Wellink geldt daarbij niet bepaald als topfavoriet. De president van de Italiaanse centrale bank Mario Draghi wordt op dit moment beschouwd als de meest waarschijnlijke opvolger van Trichet. Ook Wellinks Finse collega Erkki Liikanen worden goede kansen toegedicht.
In Duitsland zal het bericht dat ook Wellink in de race is hoogstwaarschijnlijk wel worden toegejuicht, na het wegvallen van de Duitse favoriet Weber. Draghi is als Italiaan in de ogen van veel Duitsers bij voorbaat al ongeschikt omdat zijn land niet bepaald bekend staat om zijn solide financiële beleid en prijsstabiliteit.

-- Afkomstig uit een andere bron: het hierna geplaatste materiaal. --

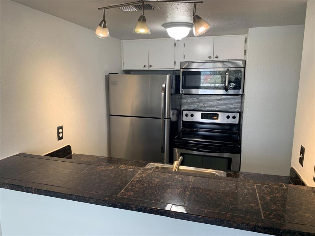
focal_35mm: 26
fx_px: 237
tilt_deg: -10.8
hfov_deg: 67.3
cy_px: 118
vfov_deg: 53.1
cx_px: 158
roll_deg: -0.8
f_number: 1.8
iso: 64
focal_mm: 4.25
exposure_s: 1/60
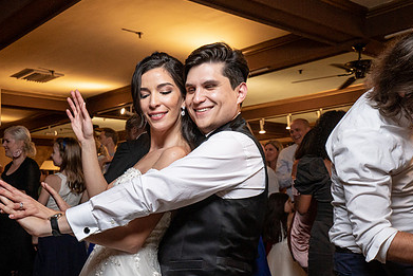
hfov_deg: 45.0
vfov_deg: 31.0
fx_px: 493
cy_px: 179
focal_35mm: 43
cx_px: 151
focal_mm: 29
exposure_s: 1/200
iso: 2000
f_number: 5.6
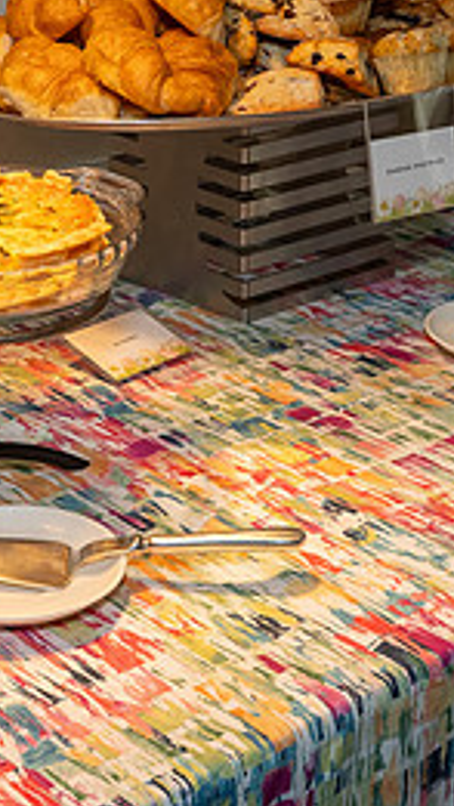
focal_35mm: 79
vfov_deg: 26.6
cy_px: 245
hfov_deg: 15.1
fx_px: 1689
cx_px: 22
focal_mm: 19
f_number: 8
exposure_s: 1/250
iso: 640
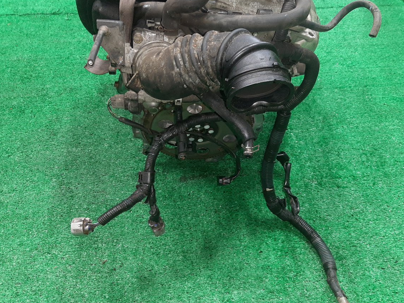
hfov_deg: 55.3
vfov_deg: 42.9
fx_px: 385
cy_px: 155
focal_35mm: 33
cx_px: 215
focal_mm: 3.93
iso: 216
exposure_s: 1/50
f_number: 1.7
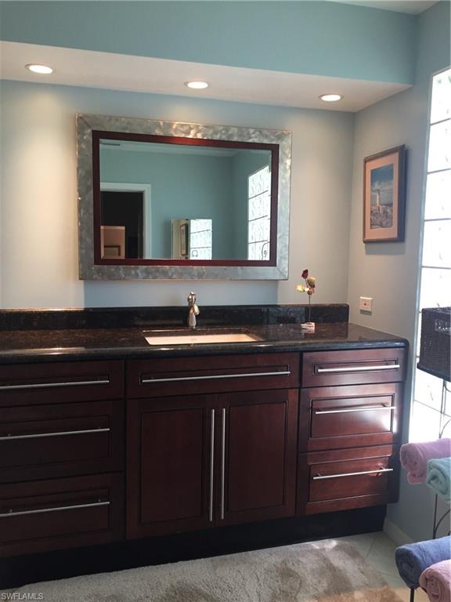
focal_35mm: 29
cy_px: 301
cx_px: 226
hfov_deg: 48.2
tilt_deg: -7.5
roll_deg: -0.1
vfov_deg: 61.7
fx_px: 504
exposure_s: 1/30
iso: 50
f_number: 2.2
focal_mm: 4.15
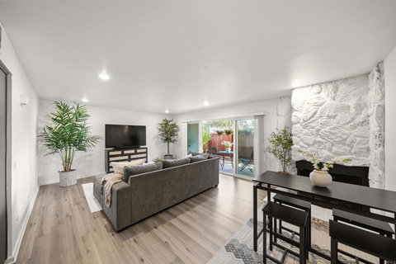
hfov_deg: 112.6
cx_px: 198
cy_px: 132
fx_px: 132
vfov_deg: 90.0
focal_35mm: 12
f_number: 6.3
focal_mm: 12
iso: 640
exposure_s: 1/3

In The Wall Street Journal lonkt Wellink daarom openlijk naar de Duitsers door te stellen „dankbaar” te zijn dat Duitsland het economisch gezien zo goed doet. Ook stelt hij bereid te zijn het officiële rentetarief in de eurozone te verhogen om oververhitting van de economie te voorkomen. Verder geeft Wellink aan niets te zien in vergaande financiële steun van economisch sterke landen in de eurozone richting schuldenlanden zoals Griekenland, Ierland en Portugal.
Stuk voor stuk punten die veel Duitsers als muziek in de oren zullen klinken. In de ogen van de oosterburen heeft Nederland monetair gezien sowieso al een goede naam, niet in de laatste plaats omdat ons land de gulden decennialang heeft vastgeklonken aan de Duitse mark.
Ondanks zijn leeftijd, Wellink is 67, geeft hij aan zichzelf nog „jong genoeg” te vinden voor de ECB-topjob. Mocht hij worden gekozen, dan zou hij bij het volledig uitzitten van zijn termijn echter wel 76 jaar zijn.
Dat hij in de ogen van minister De Jager van Financiën geen logische kandidaat is, omdat de voorganger van Trichet, Wim Duisenberg (ECB-topman van 1998 tot 2003) ook al een Nederlander was, weerlegde Wellink gisteren. Volgens de DNB-president moet „niet worden vergeten dat Duisenberg niet zijn hele termijn heeft uitgezeten. Dat is relevant.”
Analisten zien in die uitspraak de optie dat Wellink als eventuele ECB-bestuurder ook slechts een deel van zijn termijn zou dienen, wat Duitsland de mogelijkheid biedt over enkele jaren met een topkandidaat op de proppen te komen.